À cet égard, la CJUE considère que certaines dispositions de l’accord vont au-delà de ce qui est nécessaire. Ainsi en va-t-il de la communication de données sensibles (indications sur l’état de santé, l’origine ethnique ou les convictions religieuses) d’un passager lorsqu’il demande légitimement à obtenir des services d’assistance à bord et sur lequel ne pèse et ne continuera vraisemblablement à peser aucun soupçon. La CJUE estime que le risque de stigmatisation d’un grand nombre d’individus, qui ne sont pourtant soupçonnés d’aucune infraction, qu’implique l’utilisation de telles données sensibles est très préoccupant.
La Cour relève aussi que l’utilisation des données PNR pendant le séjour au Canada des voyageurs (après que ces derniers ont été autorisés à pénétrer sur le territoire canadien suite à la vérification des données PNR) doit se fonder sur des circonstances nouvelles auxquelles doivent s’appliquer des règles strictes afin d’éviter tout risque d’abus.

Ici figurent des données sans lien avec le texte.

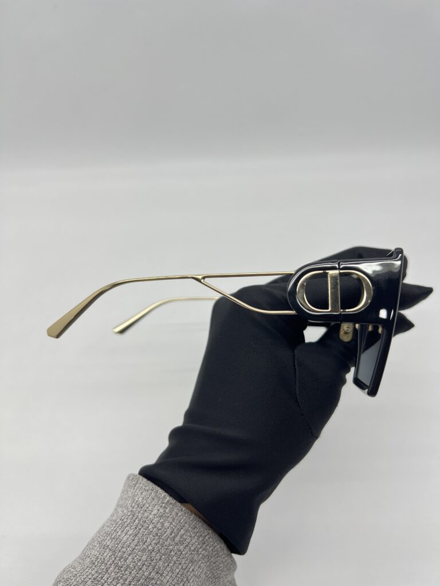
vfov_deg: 67.3
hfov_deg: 53.1
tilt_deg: -45.4
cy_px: 293
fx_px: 441
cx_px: 220
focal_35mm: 26
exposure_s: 1/130
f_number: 1.5
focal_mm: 5.7
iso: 32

La CJUE voit donc un problème dans le fait que l’accord ne prévoit aucunement que l’accès aux données PNR soit subordonné à un contrôle préalable d’une autorité indépendante, telle que le Commissaire canadien à la protection de la vie privée, et qu’il ne spécifie pas les critères objectifs sur la base desquels les fonctionnaires ayant accès aux données PNR sont déterminés.

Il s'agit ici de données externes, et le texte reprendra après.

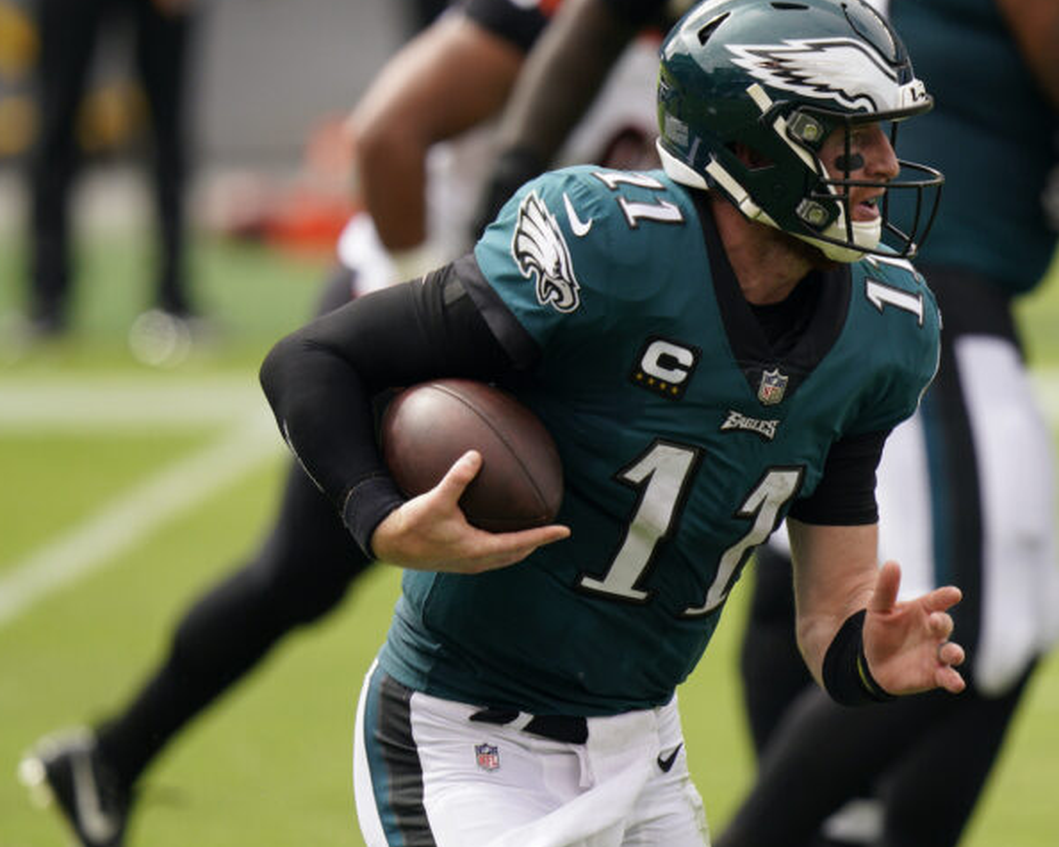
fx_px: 28391
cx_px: 902
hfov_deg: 2.1
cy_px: 497
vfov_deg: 1.7
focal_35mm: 906
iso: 800
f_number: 4
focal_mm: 560
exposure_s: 1/3200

En outre, la durée de conservation de cinq ans dépasse ce qui est strictement nécessaire, ce d’autant que l’accord omet d’assurer une “dépersonnalisation” par masquage de toutes les données PNR permettant d’identifier directement un passager.

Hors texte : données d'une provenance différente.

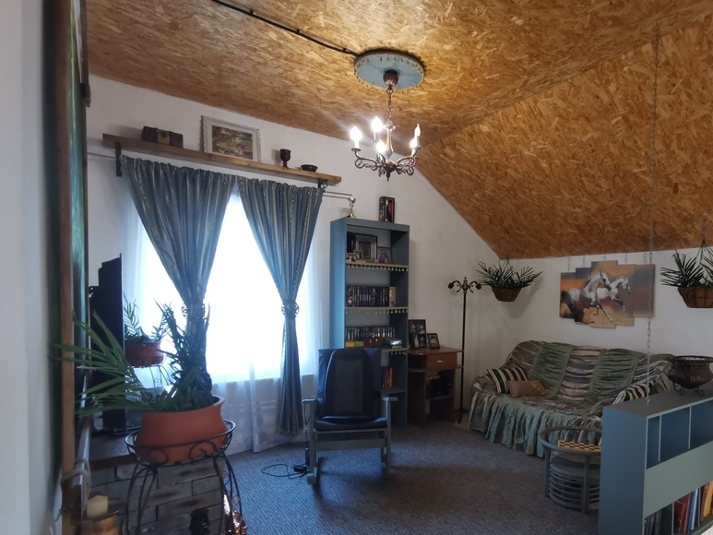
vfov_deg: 60.6
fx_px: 453
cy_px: 319
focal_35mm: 22
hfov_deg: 74.8
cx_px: 453
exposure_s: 1/33.3
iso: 400
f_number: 2.2
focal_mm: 2.23
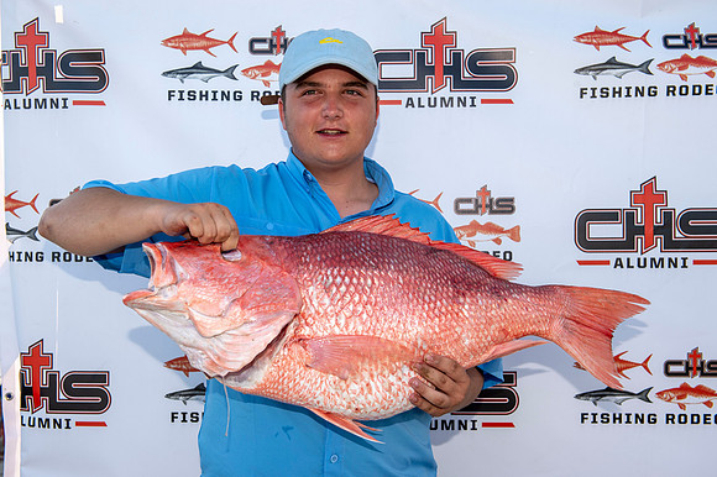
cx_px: 358
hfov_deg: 41.1
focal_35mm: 48
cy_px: 238
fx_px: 955
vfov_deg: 28.0
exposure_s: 1/125
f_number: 6.3
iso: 100
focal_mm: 48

Parmi les critères d’améliorations de l’accord, la CJUE considère que l’accord devrait notamment :
- déterminer de manière claire et précise les données PNR à transférer ;
- limiter la conservation des données PNR après le départ des passagers aériens à celles des passagers à l’égard desquels il existe des éléments objectifs permettant de considérer qu’ils pourraient présenter un risque en termes de lutte contre le terrorisme et la criminalité transnationale grave ;
- soumettre l’utilisation de ces données par l’autorité canadienne compétente pendant le séjour des passagers aériens au Canada et après leur départ de ce pays, de même que toute communication desdites données à d’autres autorités, à des conditions matérielles et procédurales fondées sur des critères objectifs ;
- subordonner cette utilisation et cette communication, sauf cas d’urgence dument justifiés, à un contrôle préalable effectué soit par une juridiction soit par une entité administrative indépendante, dont la décision autorisant l’utilisation intervient à la suite d’une demande motivée de ces autorités, notamment dans le cadre de procédures de prévention, de détection ou de poursuites pénales.
Conclusion
Comme je l’ai évoqué en introduction, la CJUE fait preuve d’une grande rigueur en matière de protection des données, et son avis, s’il aura évidemment des répercussions dans ce domaine, devrait aussi avoir de nombreuses conséquences politiques et juridiques. Il poussera notamment les instances européennes à plus de transparence et risque aussi de remettre en cause plusieurs accords PNR avec des pays tiers. Leur réévaluation devra vraisemblablement se faire prochainement. Quant aux compagnies aériennes, elles peuvent s’attendre à voir changer les différents régimes auxquels elles sont soumises dans leurs relations avec l’UE. En matière de trafic aérien, ce ne sont pas toujours les voyageurs qui gagnent, alors cette victoire est à saluer.